- _Problem_:
Go to the line holding "learning needs and" in the entries below and write out exactly every line down to and including the line holding "Specialised courses in".

- _Material for the task_:
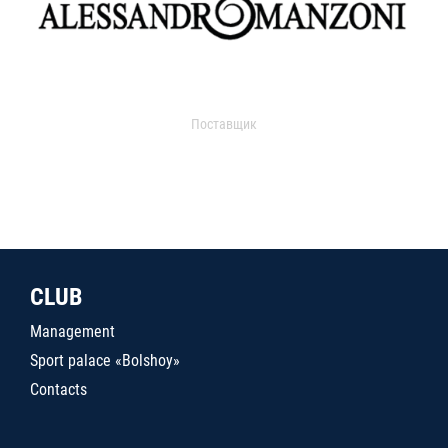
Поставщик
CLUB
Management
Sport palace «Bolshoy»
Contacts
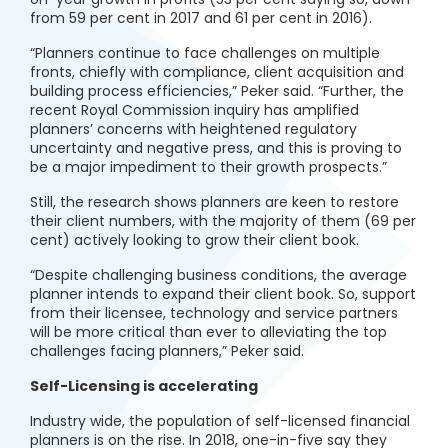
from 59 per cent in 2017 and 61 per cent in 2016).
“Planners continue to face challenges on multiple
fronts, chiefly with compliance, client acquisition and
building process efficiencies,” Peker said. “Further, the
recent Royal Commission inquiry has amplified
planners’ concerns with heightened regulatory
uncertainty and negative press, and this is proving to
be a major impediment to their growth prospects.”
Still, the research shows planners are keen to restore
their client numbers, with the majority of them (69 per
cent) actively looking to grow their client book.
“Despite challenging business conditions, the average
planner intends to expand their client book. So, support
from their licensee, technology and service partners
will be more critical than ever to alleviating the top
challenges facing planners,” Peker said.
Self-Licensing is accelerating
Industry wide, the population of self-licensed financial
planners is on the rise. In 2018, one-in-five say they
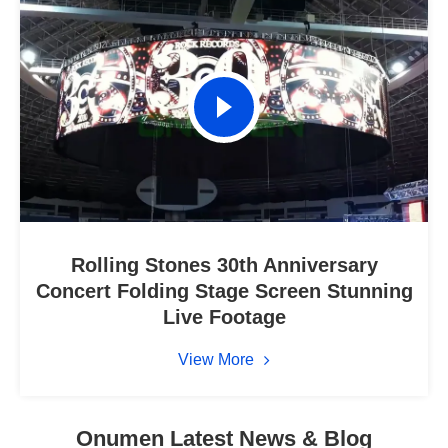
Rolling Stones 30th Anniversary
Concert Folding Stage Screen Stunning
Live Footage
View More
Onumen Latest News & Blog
--
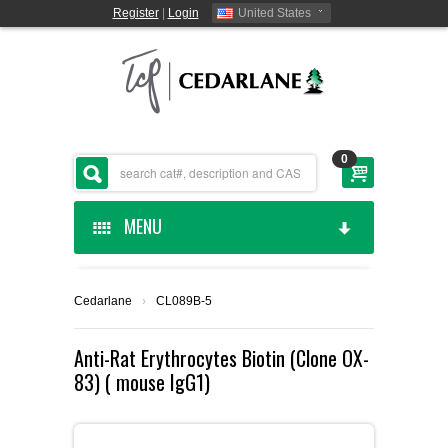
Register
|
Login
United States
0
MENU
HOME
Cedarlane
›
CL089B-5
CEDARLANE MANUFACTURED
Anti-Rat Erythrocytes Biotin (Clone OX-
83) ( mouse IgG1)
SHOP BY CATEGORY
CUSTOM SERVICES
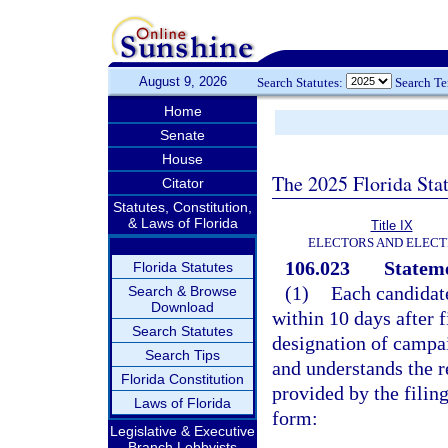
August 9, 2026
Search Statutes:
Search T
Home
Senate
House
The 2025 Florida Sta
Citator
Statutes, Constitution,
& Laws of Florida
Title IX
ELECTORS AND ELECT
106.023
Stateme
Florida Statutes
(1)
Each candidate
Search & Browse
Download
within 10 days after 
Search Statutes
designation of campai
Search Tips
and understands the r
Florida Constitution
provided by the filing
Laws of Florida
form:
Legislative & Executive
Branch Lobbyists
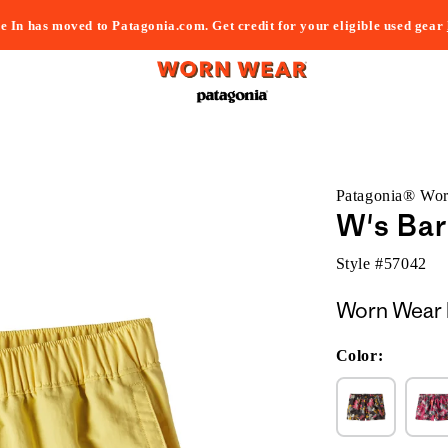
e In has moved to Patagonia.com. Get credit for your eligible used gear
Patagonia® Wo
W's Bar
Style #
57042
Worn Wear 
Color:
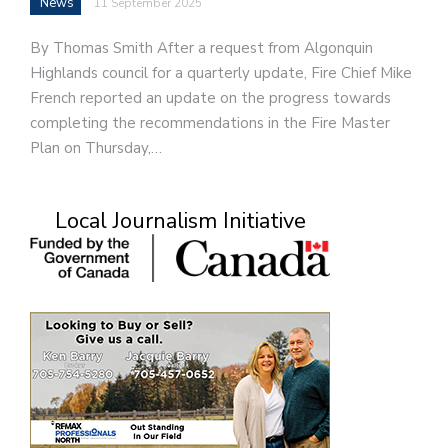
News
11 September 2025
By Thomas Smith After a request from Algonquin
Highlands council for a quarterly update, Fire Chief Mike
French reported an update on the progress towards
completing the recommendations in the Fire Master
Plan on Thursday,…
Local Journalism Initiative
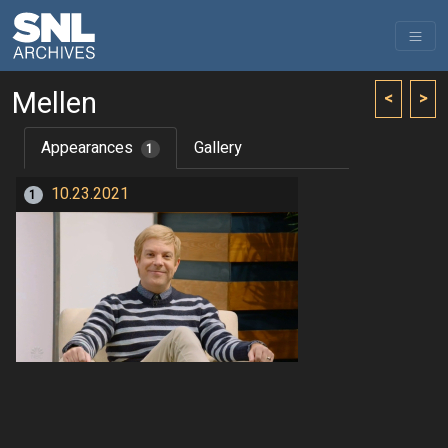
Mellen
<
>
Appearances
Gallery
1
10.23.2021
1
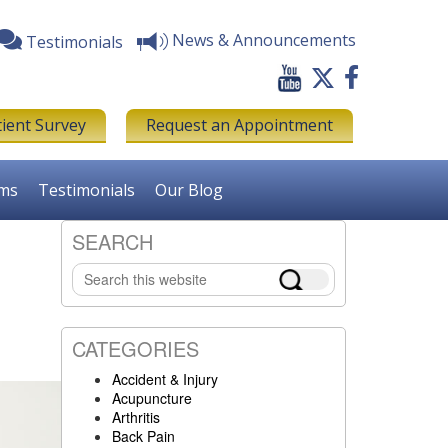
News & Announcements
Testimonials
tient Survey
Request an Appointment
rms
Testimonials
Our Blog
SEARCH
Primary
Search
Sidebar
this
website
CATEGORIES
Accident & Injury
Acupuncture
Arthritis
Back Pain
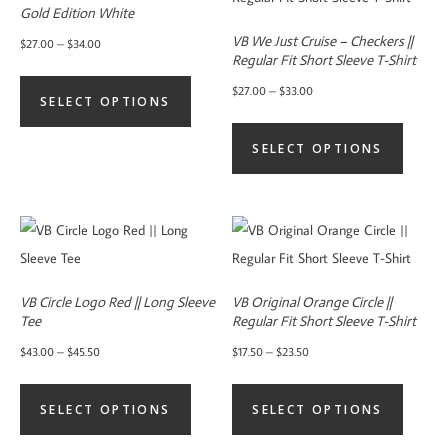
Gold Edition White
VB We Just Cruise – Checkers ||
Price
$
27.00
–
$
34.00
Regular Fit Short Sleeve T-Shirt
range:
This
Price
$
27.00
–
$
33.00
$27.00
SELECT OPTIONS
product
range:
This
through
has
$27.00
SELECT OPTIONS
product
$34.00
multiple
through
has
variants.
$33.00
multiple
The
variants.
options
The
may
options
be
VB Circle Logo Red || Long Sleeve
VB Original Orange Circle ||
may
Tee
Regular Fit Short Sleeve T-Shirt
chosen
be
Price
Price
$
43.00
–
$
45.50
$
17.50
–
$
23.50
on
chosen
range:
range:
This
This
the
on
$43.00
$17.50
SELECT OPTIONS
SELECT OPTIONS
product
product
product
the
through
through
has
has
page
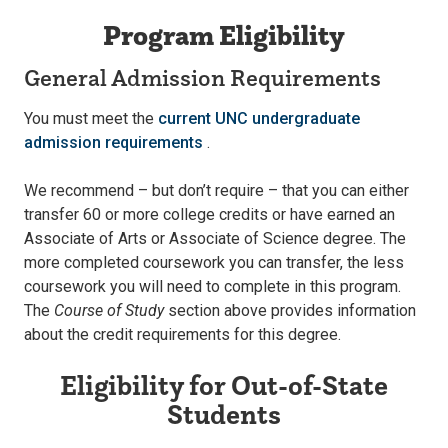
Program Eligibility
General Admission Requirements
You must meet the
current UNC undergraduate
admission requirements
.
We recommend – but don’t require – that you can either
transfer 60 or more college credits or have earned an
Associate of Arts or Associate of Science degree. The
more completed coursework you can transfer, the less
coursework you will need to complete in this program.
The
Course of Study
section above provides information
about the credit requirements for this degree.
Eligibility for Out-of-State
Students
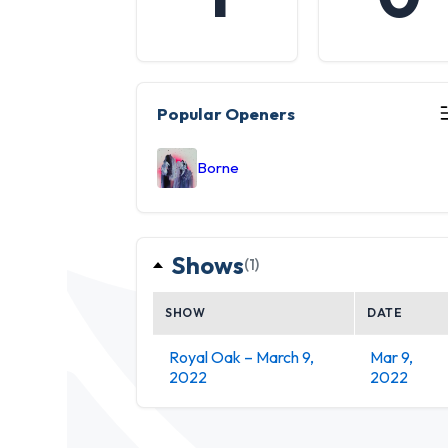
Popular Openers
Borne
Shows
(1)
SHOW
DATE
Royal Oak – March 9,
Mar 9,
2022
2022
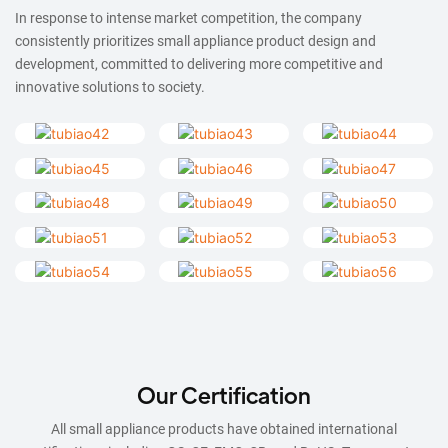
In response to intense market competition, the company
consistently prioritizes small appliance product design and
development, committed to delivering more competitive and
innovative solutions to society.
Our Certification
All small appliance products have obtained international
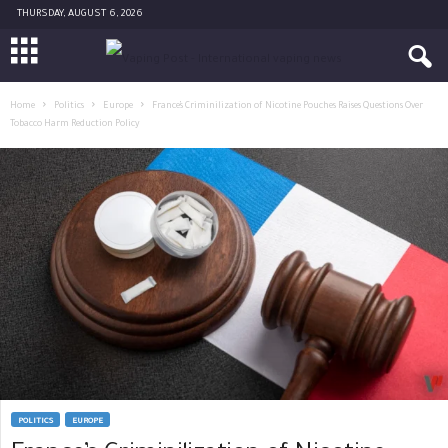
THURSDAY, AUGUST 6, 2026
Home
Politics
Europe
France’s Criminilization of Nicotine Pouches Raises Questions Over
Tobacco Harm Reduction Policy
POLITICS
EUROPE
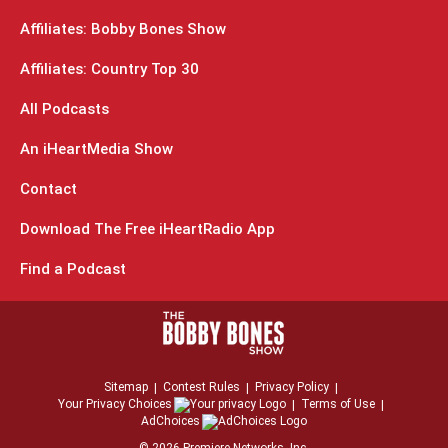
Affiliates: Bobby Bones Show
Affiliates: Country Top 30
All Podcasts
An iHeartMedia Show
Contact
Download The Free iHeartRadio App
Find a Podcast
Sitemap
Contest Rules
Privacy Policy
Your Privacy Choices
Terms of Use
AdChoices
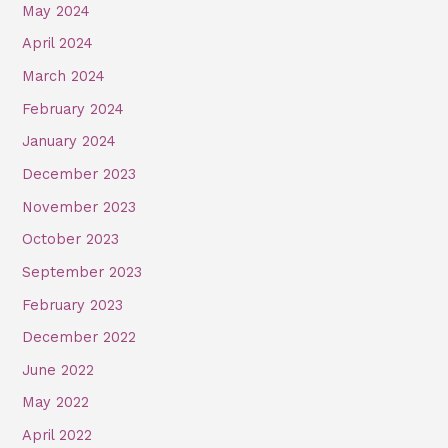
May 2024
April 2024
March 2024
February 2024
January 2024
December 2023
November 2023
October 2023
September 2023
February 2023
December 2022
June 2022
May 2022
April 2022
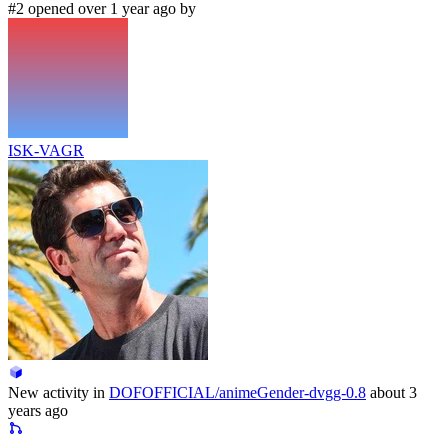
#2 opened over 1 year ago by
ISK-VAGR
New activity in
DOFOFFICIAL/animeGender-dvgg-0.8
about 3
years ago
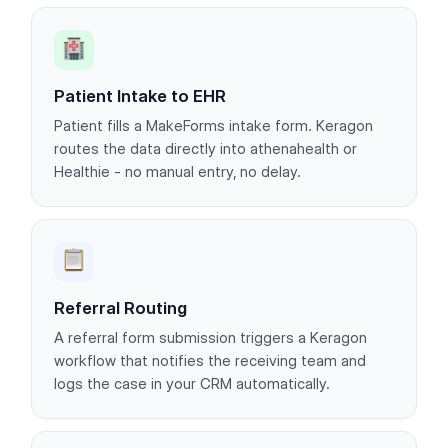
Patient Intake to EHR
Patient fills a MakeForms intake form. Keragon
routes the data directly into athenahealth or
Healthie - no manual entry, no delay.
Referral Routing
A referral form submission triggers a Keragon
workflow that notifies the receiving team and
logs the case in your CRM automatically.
==
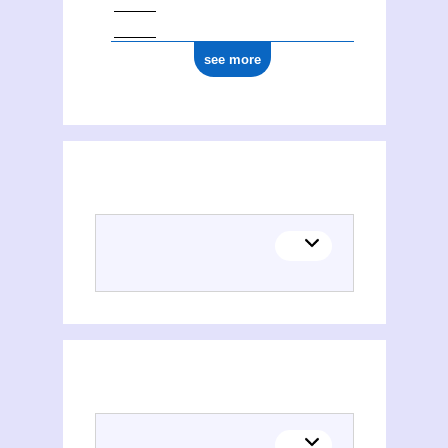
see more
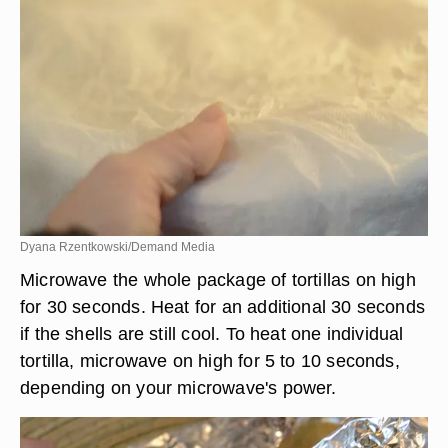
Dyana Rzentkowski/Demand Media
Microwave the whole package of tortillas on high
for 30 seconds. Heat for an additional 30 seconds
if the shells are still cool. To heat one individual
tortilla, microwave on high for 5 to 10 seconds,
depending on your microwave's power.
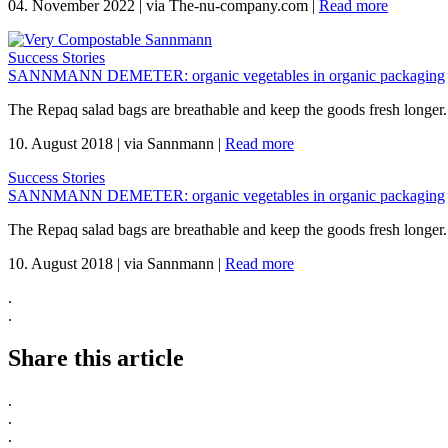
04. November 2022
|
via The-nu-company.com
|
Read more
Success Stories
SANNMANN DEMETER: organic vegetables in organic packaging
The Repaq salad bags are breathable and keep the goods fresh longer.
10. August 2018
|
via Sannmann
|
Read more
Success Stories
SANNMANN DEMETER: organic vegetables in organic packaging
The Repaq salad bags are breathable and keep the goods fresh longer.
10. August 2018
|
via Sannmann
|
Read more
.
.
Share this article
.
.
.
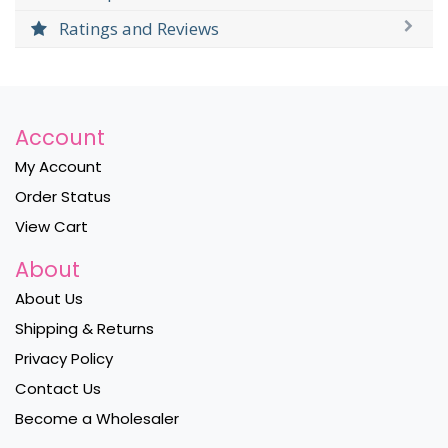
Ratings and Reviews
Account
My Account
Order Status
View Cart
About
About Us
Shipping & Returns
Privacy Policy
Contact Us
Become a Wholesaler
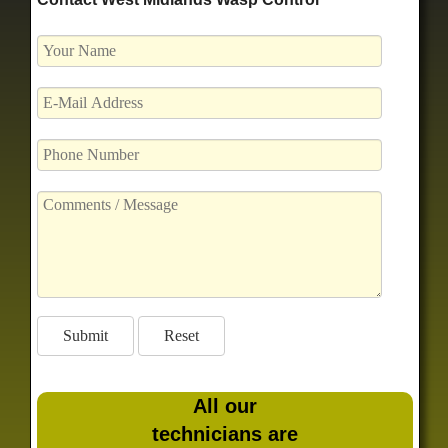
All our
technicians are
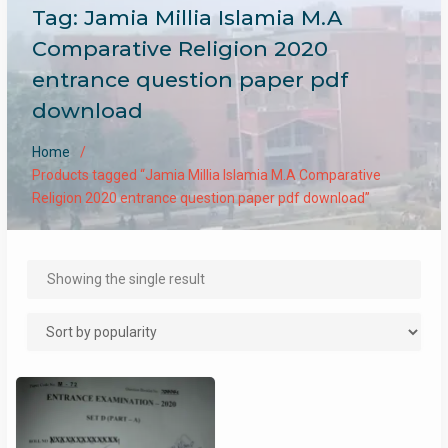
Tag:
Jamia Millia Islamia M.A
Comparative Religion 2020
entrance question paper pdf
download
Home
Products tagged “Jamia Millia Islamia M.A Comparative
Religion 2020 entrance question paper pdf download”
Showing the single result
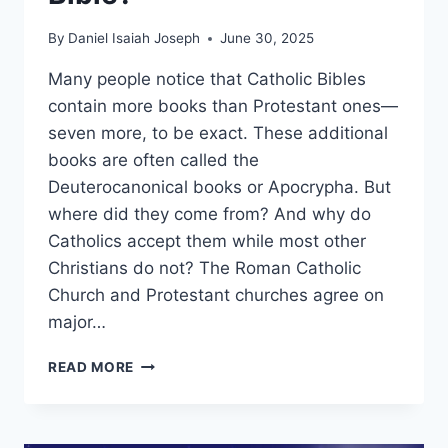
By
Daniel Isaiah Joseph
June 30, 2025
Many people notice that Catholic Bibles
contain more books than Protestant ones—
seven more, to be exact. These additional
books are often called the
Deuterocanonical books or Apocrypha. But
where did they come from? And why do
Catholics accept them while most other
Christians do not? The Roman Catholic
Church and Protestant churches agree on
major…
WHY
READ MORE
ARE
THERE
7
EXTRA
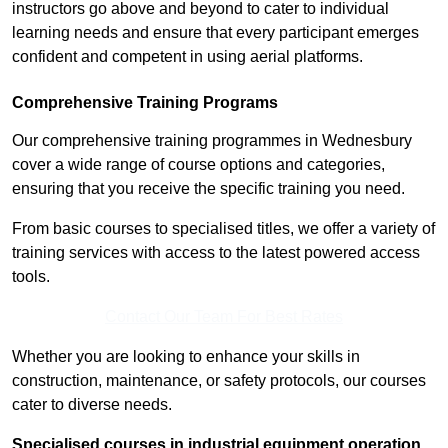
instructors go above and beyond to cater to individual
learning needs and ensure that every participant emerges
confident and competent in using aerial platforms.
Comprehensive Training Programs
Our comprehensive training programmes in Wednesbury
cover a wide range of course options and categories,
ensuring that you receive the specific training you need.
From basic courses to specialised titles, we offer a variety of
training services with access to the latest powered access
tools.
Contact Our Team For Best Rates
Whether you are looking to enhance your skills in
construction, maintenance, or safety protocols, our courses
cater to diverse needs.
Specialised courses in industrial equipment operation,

- _Solution for this problem_:
learning needs and ensure that every participant emerges
confident and competent in using aerial platforms.
Comprehensive Training Programs
Our comprehensive training programmes in Wednesbury
cover a wide range of course options and categories,
ensuring that you receive the specific training you need.
From basic courses to specialised titles, we offer a variety of
training services with access to the latest powered access
tools.
Contact Our Team For Best Rates
Whether you are looking to enhance your skills in
construction, maintenance, or safety protocols, our courses
cater to diverse needs.
Specialised courses in industrial equipment operation,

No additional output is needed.